### What to work on
Locate each line in the records below containing the word "elbow" and copy those lines. Case counts.

### Records to use
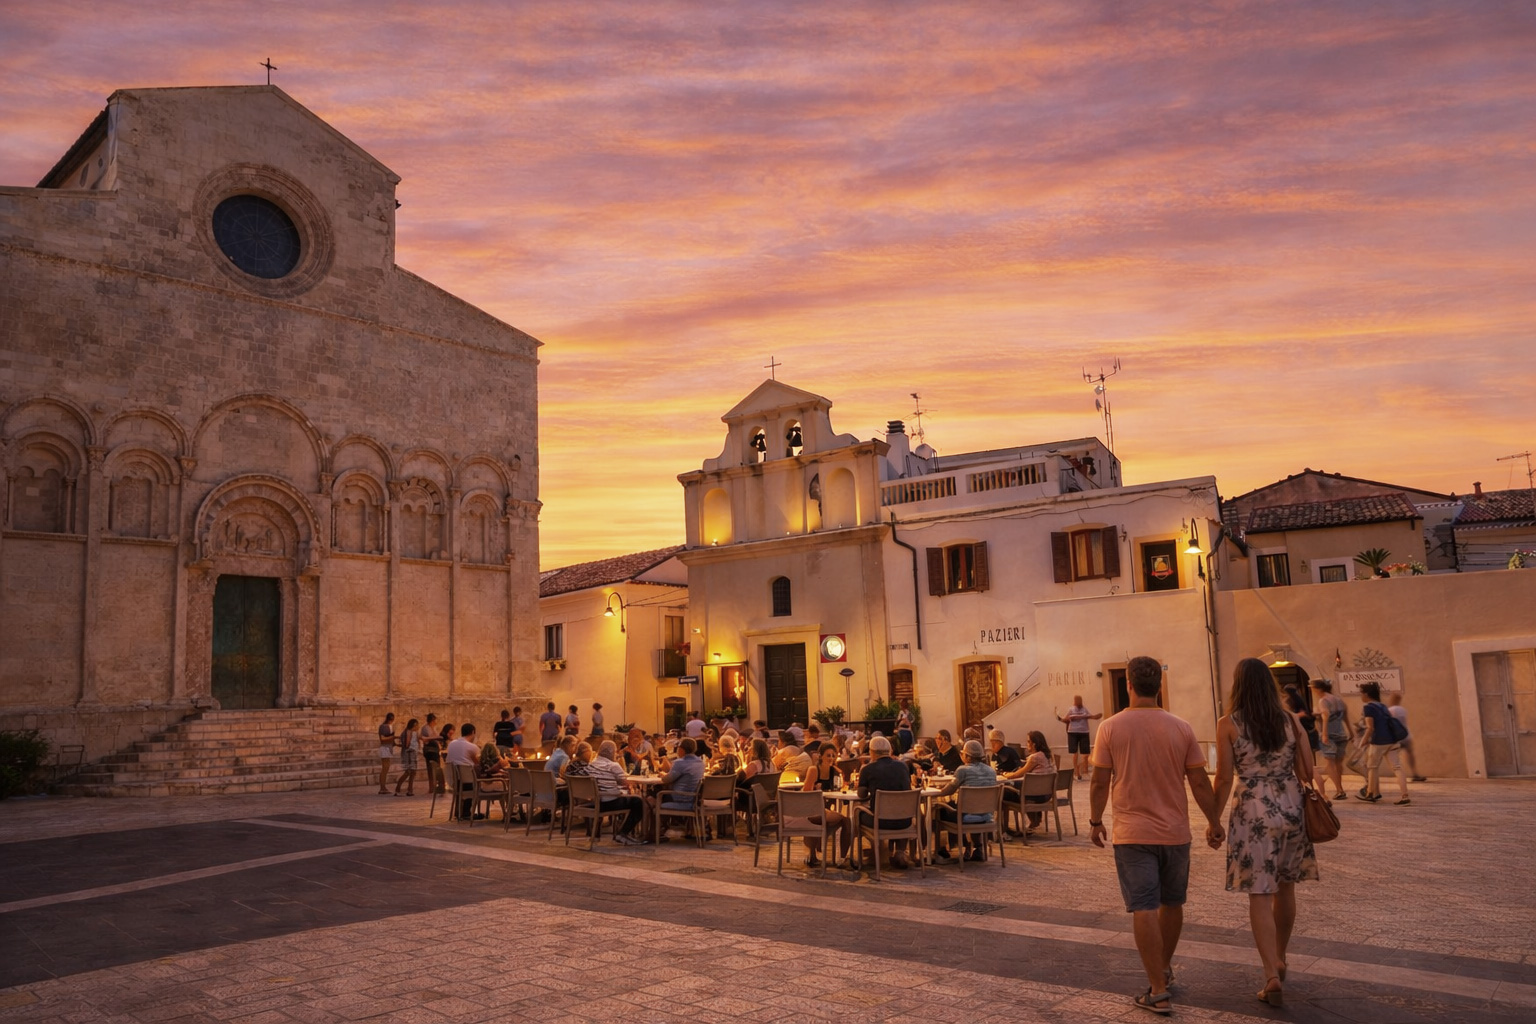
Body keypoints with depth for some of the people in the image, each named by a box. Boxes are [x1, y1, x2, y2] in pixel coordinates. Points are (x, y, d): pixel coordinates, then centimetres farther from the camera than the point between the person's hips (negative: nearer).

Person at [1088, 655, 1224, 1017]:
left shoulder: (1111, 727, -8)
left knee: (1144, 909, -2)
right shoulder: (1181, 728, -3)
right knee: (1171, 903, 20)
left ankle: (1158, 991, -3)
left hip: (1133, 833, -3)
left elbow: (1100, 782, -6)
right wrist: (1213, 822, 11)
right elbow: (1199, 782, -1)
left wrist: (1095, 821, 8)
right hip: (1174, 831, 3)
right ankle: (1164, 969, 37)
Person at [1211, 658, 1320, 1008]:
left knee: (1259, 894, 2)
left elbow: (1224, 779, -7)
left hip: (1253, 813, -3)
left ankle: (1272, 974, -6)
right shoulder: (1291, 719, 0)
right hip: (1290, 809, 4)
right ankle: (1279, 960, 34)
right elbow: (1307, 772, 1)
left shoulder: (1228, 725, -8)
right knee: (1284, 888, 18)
--
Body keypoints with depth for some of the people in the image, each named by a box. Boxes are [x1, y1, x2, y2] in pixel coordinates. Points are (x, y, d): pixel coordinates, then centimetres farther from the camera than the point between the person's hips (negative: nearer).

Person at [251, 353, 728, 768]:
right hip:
* * *
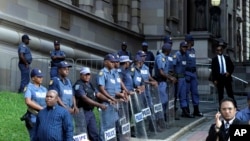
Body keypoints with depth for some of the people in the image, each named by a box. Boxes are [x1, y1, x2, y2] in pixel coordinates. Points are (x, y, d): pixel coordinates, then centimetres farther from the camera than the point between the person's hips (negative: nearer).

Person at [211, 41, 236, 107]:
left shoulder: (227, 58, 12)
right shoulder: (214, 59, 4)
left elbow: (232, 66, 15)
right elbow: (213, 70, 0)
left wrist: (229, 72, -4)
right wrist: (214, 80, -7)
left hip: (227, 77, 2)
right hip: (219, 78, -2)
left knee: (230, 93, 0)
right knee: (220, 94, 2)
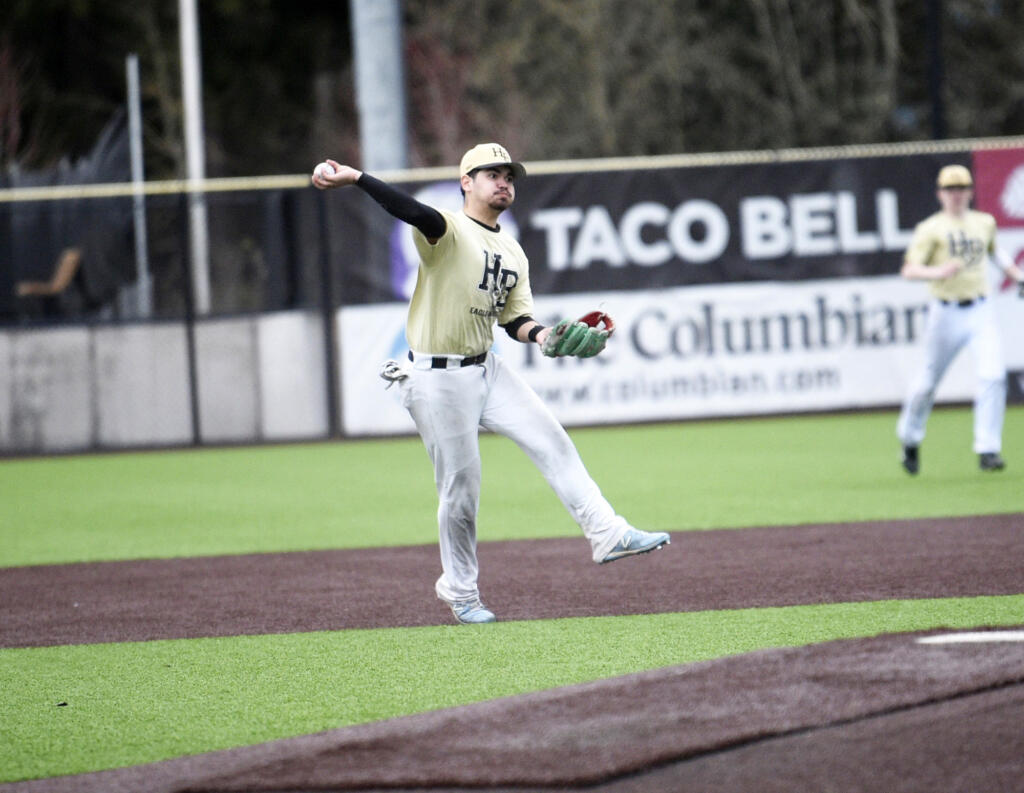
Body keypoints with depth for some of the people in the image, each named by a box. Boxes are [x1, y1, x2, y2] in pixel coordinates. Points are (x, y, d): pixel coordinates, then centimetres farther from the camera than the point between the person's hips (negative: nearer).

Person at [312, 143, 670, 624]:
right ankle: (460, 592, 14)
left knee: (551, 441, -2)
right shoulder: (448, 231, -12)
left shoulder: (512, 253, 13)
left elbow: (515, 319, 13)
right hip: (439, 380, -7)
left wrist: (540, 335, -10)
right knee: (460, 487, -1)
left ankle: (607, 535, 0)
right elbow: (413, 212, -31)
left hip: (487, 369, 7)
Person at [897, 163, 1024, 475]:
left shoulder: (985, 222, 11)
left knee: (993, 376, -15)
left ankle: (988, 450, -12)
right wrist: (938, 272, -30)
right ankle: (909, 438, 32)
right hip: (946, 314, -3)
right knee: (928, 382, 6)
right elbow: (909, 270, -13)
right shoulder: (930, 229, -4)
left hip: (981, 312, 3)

### Solution to this exercise
left elbow: (1100, 782, -6)
right elbow: (1199, 782, -1)
left elbow: (1224, 779, -7)
right elbow: (1307, 772, 1)
left elbow: (232, 66, 15)
right elbow: (213, 70, 0)
left elbow: (515, 319, 13)
right elbow: (413, 212, -31)
right elbow: (909, 270, -13)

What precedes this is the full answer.